# [About this task]
Reproduce the text of each of the items below exactly as given, omitting the pictures from your answer.
Start of Listed records
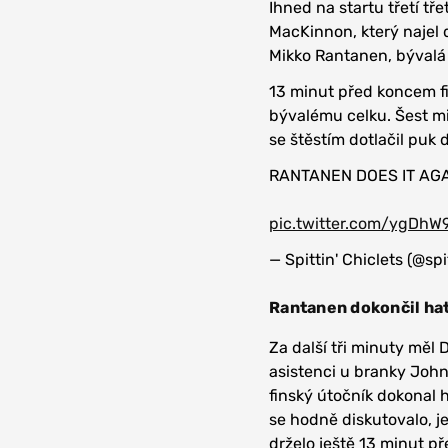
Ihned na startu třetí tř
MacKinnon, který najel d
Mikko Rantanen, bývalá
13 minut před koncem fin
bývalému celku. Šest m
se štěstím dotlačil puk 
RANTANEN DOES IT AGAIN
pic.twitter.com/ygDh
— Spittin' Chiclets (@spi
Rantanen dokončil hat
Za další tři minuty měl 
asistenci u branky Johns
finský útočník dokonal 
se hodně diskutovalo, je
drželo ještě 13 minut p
End of Listed records
# [Response]
Ihned na startu třetí tř
MacKinnon, který najel d
Mikko Rantanen, bývalá
13 minut před koncem fin
bývalému celku. Šest m
se štěstím dotlačil puk 
RANTANEN DOES IT AGAIN
pic.twitter.com/ygDh
— Spittin' Chiclets (@spi
Rantanen dokončil hat
Za další tři minuty měl 
asistenci u branky Johns
finský útočník dokonal 
se hodně diskutovalo, je
drželo ještě 13 minut p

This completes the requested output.